Trends raising concerns: greenhouse gas emissions in Lithuania are increasing2017-03-24
Based on the most recent GHG inventory and projection data, increasingly larger GHG emissions are released into the atmosphere in Lithuania. This can be seen from the reports prepared by the Ministry of Environment, the Environmental Protection Agency and the State Forest Service, i.e. the National Greenhouse Gas Emission Inventory Report which contains the 2015 data, and the Report on Policy and Measures and Projections of Greenhouse Gas Emission by 2035.
“The data of these reports raise great concerns and oblige to immediately take additional legal and economic means to mitigate climate change”, says Vitalijus Auglys, Director of the Pollution Prevention Department at the Ministry of Environment. Even applying the currently planned additional measures, Lithuania will be unable to reach the objective to reduce GHG emissions by 9 per cent, compared to the 2005 level, in the sectors not participating in the EU Emissions Trading System by 2030. According to Vitalijus Auglys, in order to identify the most effective measures based on the state-of-the-art technologies to be applied in particular economic sectors, particularly in transport and agriculture, it is necessary to ensure cooperation not only between the concerned ministries but also between research institutions and non-governmental organisations.
In 2015, the total GHG emissions released into the atmosphere in our country totalled 20 million tonnes, i. e. around 1 per cent more than in 2014. The energy sector accounted for the largest share, i. e. 55 per cent of total emissions.

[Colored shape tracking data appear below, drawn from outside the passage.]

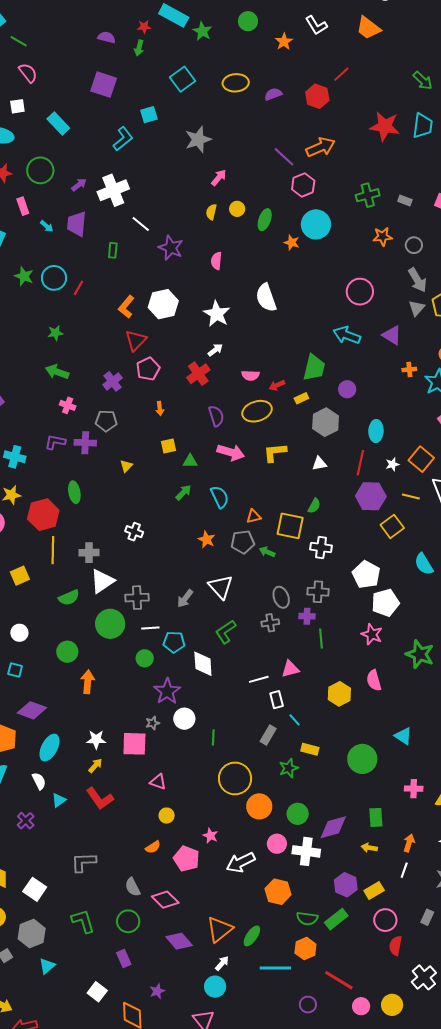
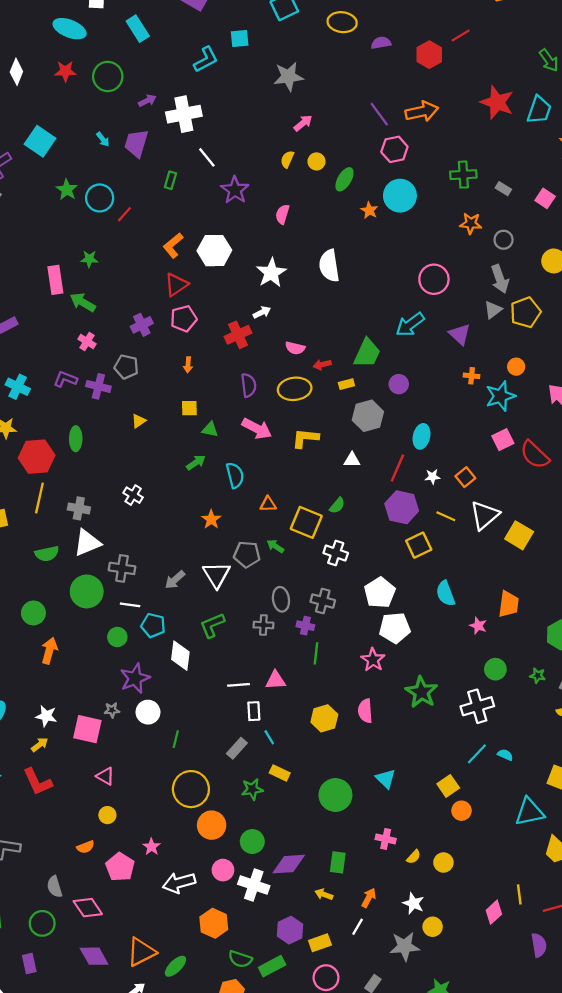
pink rectangle: (23, 206) -> (55, 280), moved, size x1.4
cyan arrow: (347, 335) -> (410, 324), turned -68
orange square: (421, 459) -> (465, 477), size x0.7
gray pentagon: (243, 542) -> (247, 554), moved

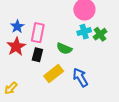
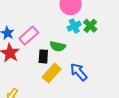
pink rectangle: (38, 33) -> (29, 35), turned 48
black rectangle: (37, 55) -> (43, 56), moved

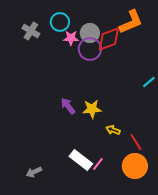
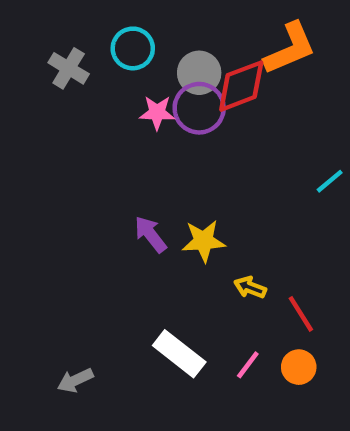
pink star: (71, 38) -> (157, 113), moved
pink line: (98, 164) -> (248, 365), moved
orange circle: (135, 166) -> (299, 367), size x0.6

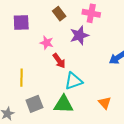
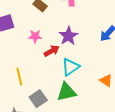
purple star: (79, 35) -> (68, 36), moved
red arrow: (59, 61) -> (52, 51), turned -70

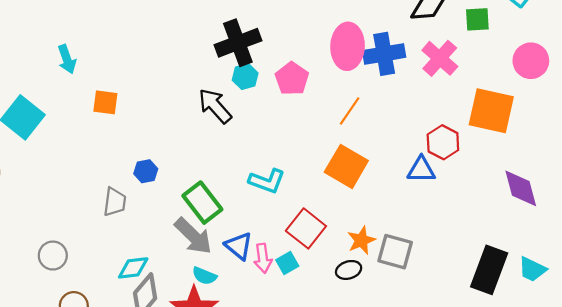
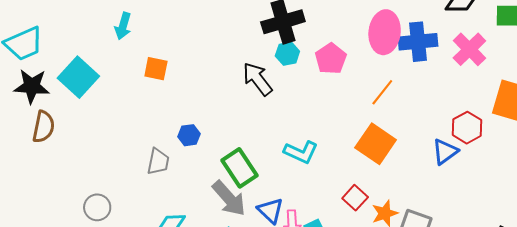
cyan arrow: (67, 59) -> (123, 26), turned 32
blue triangle: (421, 170) -> (445, 152), turned -40
red square: (306, 228) -> (355, 198), moved, size x0.7

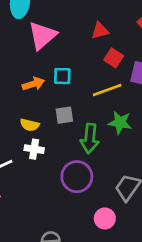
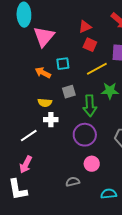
red square: (114, 58) -> (90, 45), moved
orange arrow: (33, 84) -> (43, 73), turned -126
pink circle: (105, 218) -> (92, 164), moved

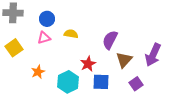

The largest source of pollutants in this sector was transport (46 %). Other key contributors included the agriculture (23 %), manufacturing (17 %) and waste sectors (5 %). GHG emissions increased in the agriculture, transport and manufacturing sectors and remained the same or decreased in the energy generation and fuel combustion companies and households as well as in the waste sector, from landfills and wastewater. Compared to 2014, the largest increases in GHG emissions were reported in the transport (over 5 %) and agriculture (3 %) sectors. In the latter sector, the pollution from arable land and synthetic fertilizer use grew steeply from 47 % in 2014 to 53 % in 2015.
The main greenhouse gas emitted in Lithuania, namely, carbon dioxide, accounted for 65 % of the total emissions in 2015. The amounts of other greenhouse gases released into the atmosphere were significantly lower: methane – 17 %, nitrogen suboxide – 16 %, and fluorinated gas – around 2 %. Based on the projections, carbon dioxide emissions will continue to grow in the transport sector, as this sector is rapidly developing and, besides, the vehicle fleet is getting outdated. In this sector, road transport emissions account for 90 %, of which 80 % come from motor vehicles.
The dynamics of greenhouse gas emissions in the agriculture sector depends on the areas of arable land, the quantity of synthetic nitrogen fertilizers used, and the number of cattle. Based on the projections, the distribution of pollution sources will not change in the agriculture sector until 2030. Soils will account for 56 % of total emissions due to nitrogen suboxide emissions and methane emissions from enteric fermentation in cattle will make up 36 %. In order to reduce these emissions, additional measures should be applied. Such measures include sustainable farming, crop rotation, rational and regulated use of synthetic fertilisers and replacement of synthetic fertilisers by organic fertilizers, expansion of perennial meadows in order to improve soil fertility, manure handling, review of subsidies and tax concessions, etc.